Please find every line of the listing below where "logic" occurs and copy it.

-.-.-

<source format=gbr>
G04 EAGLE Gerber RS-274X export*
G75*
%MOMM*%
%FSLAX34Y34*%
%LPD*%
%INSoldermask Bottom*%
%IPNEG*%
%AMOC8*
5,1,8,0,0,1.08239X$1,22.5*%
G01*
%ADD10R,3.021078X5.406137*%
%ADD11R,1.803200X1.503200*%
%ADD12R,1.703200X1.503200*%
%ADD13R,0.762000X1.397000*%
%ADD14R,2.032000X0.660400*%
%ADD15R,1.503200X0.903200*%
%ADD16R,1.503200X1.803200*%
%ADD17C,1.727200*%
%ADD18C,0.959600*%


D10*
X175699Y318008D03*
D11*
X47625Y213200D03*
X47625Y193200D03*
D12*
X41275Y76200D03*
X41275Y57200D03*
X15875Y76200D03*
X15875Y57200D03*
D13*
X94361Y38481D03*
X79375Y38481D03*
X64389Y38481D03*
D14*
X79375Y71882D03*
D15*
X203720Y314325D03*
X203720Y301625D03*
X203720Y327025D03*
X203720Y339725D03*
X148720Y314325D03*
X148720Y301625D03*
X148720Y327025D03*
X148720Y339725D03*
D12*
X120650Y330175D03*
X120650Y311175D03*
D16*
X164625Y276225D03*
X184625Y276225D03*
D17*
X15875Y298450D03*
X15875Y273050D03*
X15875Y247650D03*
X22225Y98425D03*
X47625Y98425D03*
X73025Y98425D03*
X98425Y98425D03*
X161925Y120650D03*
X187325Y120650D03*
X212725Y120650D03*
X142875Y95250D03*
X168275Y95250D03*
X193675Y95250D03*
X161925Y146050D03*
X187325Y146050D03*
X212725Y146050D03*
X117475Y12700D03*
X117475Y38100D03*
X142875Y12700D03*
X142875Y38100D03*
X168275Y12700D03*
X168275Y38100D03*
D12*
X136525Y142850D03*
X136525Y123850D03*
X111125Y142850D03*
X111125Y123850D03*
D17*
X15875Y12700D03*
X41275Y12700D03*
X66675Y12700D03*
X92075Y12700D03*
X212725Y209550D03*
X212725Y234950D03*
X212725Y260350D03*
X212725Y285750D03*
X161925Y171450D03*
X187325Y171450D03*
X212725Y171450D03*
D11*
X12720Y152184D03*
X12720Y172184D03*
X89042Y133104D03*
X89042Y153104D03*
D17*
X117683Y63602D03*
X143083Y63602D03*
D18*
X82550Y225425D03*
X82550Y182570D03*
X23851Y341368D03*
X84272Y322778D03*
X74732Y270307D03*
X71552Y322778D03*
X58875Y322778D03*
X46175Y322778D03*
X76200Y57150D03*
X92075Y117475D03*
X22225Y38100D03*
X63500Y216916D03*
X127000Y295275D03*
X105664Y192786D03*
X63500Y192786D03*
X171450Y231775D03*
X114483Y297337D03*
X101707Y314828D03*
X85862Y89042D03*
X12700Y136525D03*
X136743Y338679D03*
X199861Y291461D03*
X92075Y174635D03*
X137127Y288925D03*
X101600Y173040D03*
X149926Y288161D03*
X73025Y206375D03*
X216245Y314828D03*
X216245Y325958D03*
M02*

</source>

-.-.-

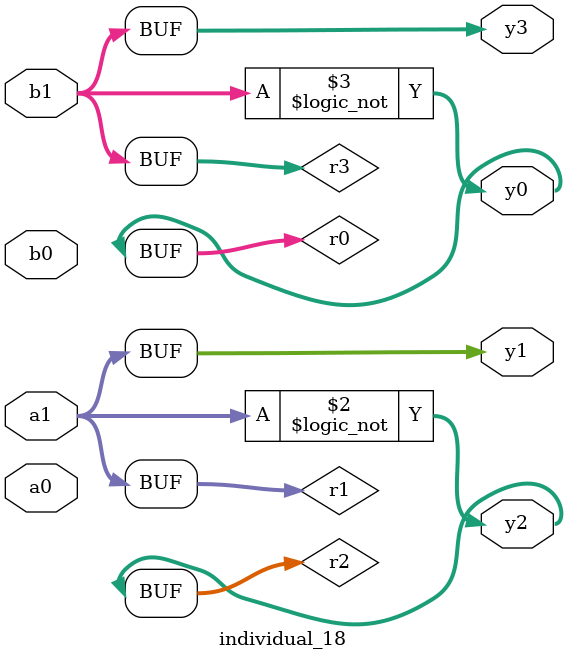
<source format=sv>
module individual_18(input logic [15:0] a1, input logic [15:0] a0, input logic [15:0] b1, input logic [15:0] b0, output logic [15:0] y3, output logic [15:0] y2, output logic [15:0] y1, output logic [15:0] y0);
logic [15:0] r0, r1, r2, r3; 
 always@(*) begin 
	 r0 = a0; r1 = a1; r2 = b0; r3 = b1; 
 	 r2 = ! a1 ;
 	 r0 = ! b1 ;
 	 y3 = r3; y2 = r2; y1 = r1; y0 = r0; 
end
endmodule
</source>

-.-.-

• [Completed exercise]
module individual_18(input logic [15:0] a1, input logic [15:0] a0, input logic [15:0] b1, input logic [15:0] b0, output logic [15:0] y3, output logic [15:0] y2, output logic [15:0] y1, output logic [15:0] y0);
logic [15:0] r0, r1, r2, r3; 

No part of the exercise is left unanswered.